- [EXERCISE PROMPT]
Please copy every record below exactly and leave out the pictures.
── RECORDS SHOWN ──
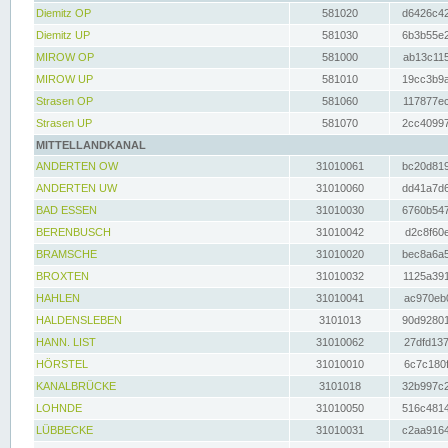
Diemitz OP
581020
d6426c42
Diemitz UP
581030
6b3b55e2
MIROW OP
581000
ab13c115
MIROW UP
581010
19cc3b9a
Strasen OP
581060
117877ec
Strasen UP
581070
2cc40997
MITTELLANDKANAL
ANDERTEN OW
31010061
bc20d819
ANDERTEN UW
31010060
dd41a7d6
BAD ESSEN
31010030
6760b547
BERENBUSCH
31010042
d2c8f60e
BRAMSCHE
31010020
bec8a6a5
BROXTEN
31010032
1125a391
HAHLEN
31010041
ac970eb0
HALDENSLEBEN
3101013
90d92801
HANN. LIST
31010062
27dfd137
HÖRSTEL
31010010
6c7c180f
KANALBRÜCKE
3101018
32b997c2
LOHNDE
31010050
516c4814
LÜBBECKE
31010031
c2aa9164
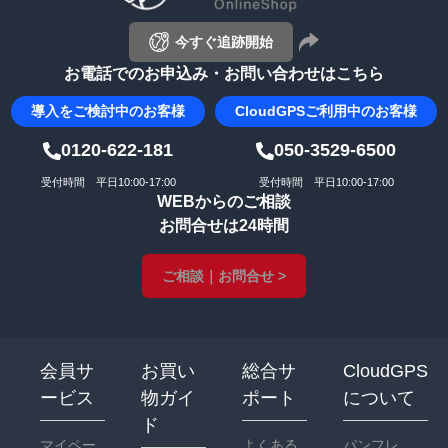
今すぐ追跡開始
お電話でのお申込み・お問い合わせはこちら
導入を
ご検討中のお客様
CloudGPS
ご利用中のお客様
0120-622-181
050-3529-6500
受付時間 平日10:00-17:00
受付時間 平日10:00-17:00
WEBからのご相談
お問合せは24時間
ご相談｜お問合せ >
会員サ
お買い
総合サ
CloudGPS
ービス
物ガイ
ポート
について
ド
マイペー
よくある
パンフレ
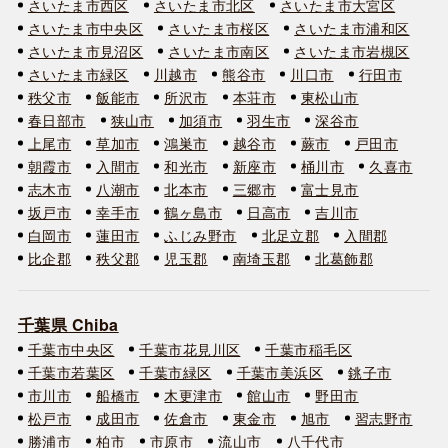
さいたま市西区
さいたま市北区
さいたま市大宮区
さいたま市中央区
さいたま市桜区
さいたま市浦和区
さいたま市見沼区
さいたま市南区
さいたま市岩槻区
さいたま市緑区
川越市
熊谷市
川口市
行田市
秩父市
飯能市
所沢市
本荘市
東松山市
春日部市
狭山市
加須市
羽生市
深谷市
上尾市
草加市
鴻巣市
越谷市
蕨市
戸田市
朝霞市
入間市
和光市
新座市
桶川市
久喜市
志木市
八潮市
北本市
三郷市
富士見市
坂戸市
幸手市
鶴ヶ島市
日高市
吉川市
白岡市
蓮田市
ふじみ野市
北足立郡
入間郡
比企郡
秩父郡
児玉郡
南埼玉郡
北葛飾郡
千葉県 Chiba
千葉市中央区
千葉市花見川区
千葉市稲毛区
千葉市若葉区
千葉市緑区
千葉市美浜区
銚子市
市川市
船橋市
木更津市
館山市
野田市
松戸市
成田市
佐倉市
東金市
旭市
習志野市
勝浦市
柏市
市原市
流山市
八千代市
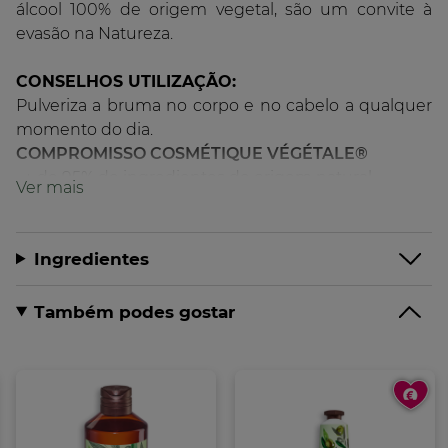
álcool 100% de origem vegetal, são um convite à
evasão na Natureza.
CONSELHOS UTILIZAÇÃO:
Pulveriza a bruma no corpo e no cabelo a qualquer
momento do dia.
COMPROMISSO COSMÉTIQUE VÉGÉTALE®
• + de 95% de ingredientes de origem natural
• Fórmula Vegan, sem derivados de origem animal
• Álcool 100% de origem vegetal
• Plástico reciclável
Ingredientes
• Frasco em plástico 100% reciclado
Formato:
Vaporizador
100.00
ml
Também podes gostar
───
- [ANSWER BELOW]
Diemitz OP
581020
d6426c42
Diemitz UP
581030
6b3b55e2
MIROW OP
581000
ab13c115
MIROW UP
581010
19cc3b9a
Strasen OP
581060
117877ec
Strasen UP
581070
2cc40997
MITTELLANDKANAL
ANDERTEN OW
31010061
bc20d819
ANDERTEN UW
31010060
dd41a7d6
BAD ESSEN
31010030
6760b547
BERENBUSCH
31010042
d2c8f60e
BRAMSCHE
31010020
bec8a6a5
BROXTEN
31010032
1125a391
HAHLEN
31010041
ac970eb0
HALDENSLEBEN
3101013
90d92801
HANN. LIST
31010062
27dfd137
HÖRSTEL
31010010
6c7c180f
KANALBRÜCKE
3101018
32b997c2
LOHNDE
31010050
516c4814
LÜBBECKE
31010031
c2aa9164
今すぐ追跡開始
お電話でのお申込み・お問い合わせはこちら
導入を
ご検討中のお客様
CloudGPS
ご利用中のお客様
0120-622-181
050-3529-6500
受付時間 平日10:00-17:00
受付時間 平日10:00-17:00
WEBからのご相談
お問合せは24時間
ご相談｜お問合せ >
会員サ
お買い
総合サ
CloudGPS
ービス
物ガイ
ポート
について
ド
マイペー
よくある
パンフレ
さいたま市西区
さいたま市北区
さいたま市大宮区
さいたま市中央区
さいたま市桜区
さいたま市浦和区
さいたま市見沼区
さいたま市南区
さいたま市岩槻区
さいたま市緑区
川越市
熊谷市
川口市
行田市
秩父市
飯能市
所沢市
本荘市
東松山市
春日部市
狭山市
加須市
羽生市
深谷市
上尾市
草加市
鴻巣市
越谷市
蕨市
戸田市
朝霞市
入間市
和光市
新座市
桶川市
久喜市
志木市
八潮市
北本市
三郷市
富士見市
坂戸市
幸手市
鶴ヶ島市
日高市
吉川市
白岡市
蓮田市
ふじみ野市
北足立郡
入間郡
比企郡
秩父郡
児玉郡
南埼玉郡
北葛飾郡
千葉県 Chiba
千葉市中央区
千葉市花見川区
千葉市稲毛区
千葉市若葉区
千葉市緑区
千葉市美浜区
銚子市
市川市
船橋市
木更津市
館山市
野田市
松戸市
成田市
佐倉市
東金市
旭市
習志野市
勝浦市
柏市
市原市
流山市
八千代市
álcool 100% de origem vegetal, são um convite à
evasão na Natureza.
CONSELHOS UTILIZAÇÃO:
Pulveriza a bruma no corpo e no cabelo a qualquer
momento do dia.
COMPROMISSO COSMÉTIQUE VÉGÉTALE®
• + de 95% de ingredientes de origem natural
• Fórmula Vegan, sem derivados de origem animal
• Álcool 100% de origem vegetal
• Plástico reciclável
Ingredientes
• Frasco em plástico 100% reciclado
Formato:
Vaporizador
100.00
ml
Também podes gostar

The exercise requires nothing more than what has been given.